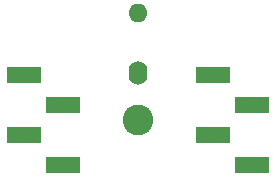
<source format=gbr>
G04 #@! TF.GenerationSoftware,KiCad,Pcbnew,(5.0.0)*
G04 #@! TF.CreationDate,2018-11-17T14:05:54+01:00*
G04 #@! TF.ProjectId,refPhotoDiode_MDversion,72656650686F746F44696F64655F4D44,rev?*
G04 #@! TF.SameCoordinates,Original*
G04 #@! TF.FileFunction,Soldermask,Top*
G04 #@! TF.FilePolarity,Negative*
%FSLAX46Y46*%
G04 Gerber Fmt 4.6, Leading zero omitted, Abs format (unit mm)*
G04 Created by KiCad (PCBNEW (5.0.0)) date 11/17/18 14:05:54*
%MOMM*%
%LPD*%
G01*
G04 APERTURE LIST*
%ADD10R,2.910000X1.400000*%
%ADD11O,1.600000X2.000000*%
%ADD12O,1.600000X1.600000*%
%ADD13C,2.600000*%
G04 APERTURE END LIST*
D10*
G04 #@! TO.C,J1*
X140345000Y-91190000D03*
X140345000Y-96270000D03*
X143655000Y-93730000D03*
X143655000Y-98810000D03*
G04 #@! TD*
D11*
G04 #@! TO.C,D1*
X150000000Y-91000000D03*
D12*
X150000000Y-85920000D03*
G04 #@! TD*
D10*
G04 #@! TO.C,J2*
X159655000Y-98810000D03*
X159655000Y-93730000D03*
X156345000Y-96270000D03*
X156345000Y-91190000D03*
G04 #@! TD*
D13*
G04 #@! TO.C,REF\002A\002A*
X150000000Y-95000000D03*
G04 #@! TD*
M02*

</source>
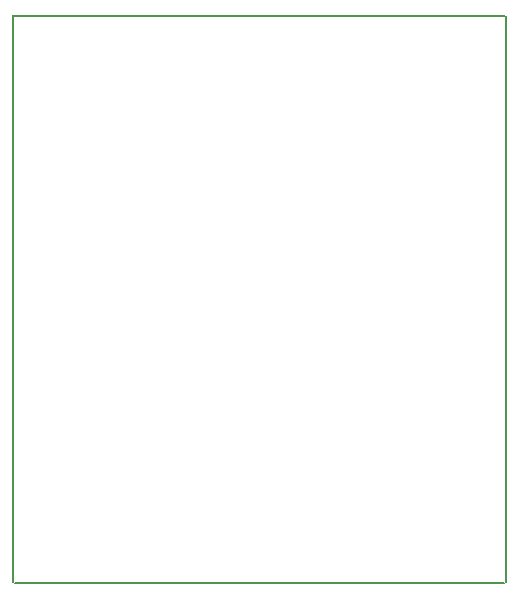
<source format=gko>
G04 #@! TF.FileFunction,Profile,NP*
%FSLAX46Y46*%
G04 Gerber Fmt 4.6, Leading zero omitted, Abs format (unit mm)*
G04 Created by KiCad (PCBNEW 4.0.2-4+6225~38~ubuntu14.04.1-stable) date Tue 01 Mar 2016 02:01:37 PM PST*
%MOMM*%
G01*
G04 APERTURE LIST*
%ADD10C,0.100000*%
%ADD11C,0.150000*%
G04 APERTURE END LIST*
D10*
D11*
X105700000Y-51600000D02*
X105700000Y-99500000D01*
X64000000Y-99500000D02*
X64000000Y-51500000D01*
X64008000Y-51562000D02*
X105664000Y-51562000D01*
X64135000Y-99553000D02*
X105550000Y-99553000D01*
M02*

</source>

+ + + + + + +

=== What you have to do ===
Can the lines from the start of the records through the line with "X150000000Y-95000000D03*" be given again exactly, with the pictures left out?

=== Response ===
<source format=gbr>
G04 #@! TF.GenerationSoftware,KiCad,Pcbnew,(5.0.0)*
G04 #@! TF.CreationDate,2018-11-17T14:05:54+01:00*
G04 #@! TF.ProjectId,refPhotoDiode_MDversion,72656650686F746F44696F64655F4D44,rev?*
G04 #@! TF.SameCoordinates,Original*
G04 #@! TF.FileFunction,Soldermask,Top*
G04 #@! TF.FilePolarity,Negative*
%FSLAX46Y46*%
G04 Gerber Fmt 4.6, Leading zero omitted, Abs format (unit mm)*
G04 Created by KiCad (PCBNEW (5.0.0)) date 11/17/18 14:05:54*
%MOMM*%
%LPD*%
G01*
G04 APERTURE LIST*
%ADD10R,2.910000X1.400000*%
%ADD11O,1.600000X2.000000*%
%ADD12O,1.600000X1.600000*%
%ADD13C,2.600000*%
G04 APERTURE END LIST*
D10*
G04 #@! TO.C,J1*
X140345000Y-91190000D03*
X140345000Y-96270000D03*
X143655000Y-93730000D03*
X143655000Y-98810000D03*
G04 #@! TD*
D11*
G04 #@! TO.C,D1*
X150000000Y-91000000D03*
D12*
X150000000Y-85920000D03*
G04 #@! TD*
D10*
G04 #@! TO.C,J2*
X159655000Y-98810000D03*
X159655000Y-93730000D03*
X156345000Y-96270000D03*
X156345000Y-91190000D03*
G04 #@! TD*
D13*
G04 #@! TO.C,REF\002A\002A*
X150000000Y-95000000D03*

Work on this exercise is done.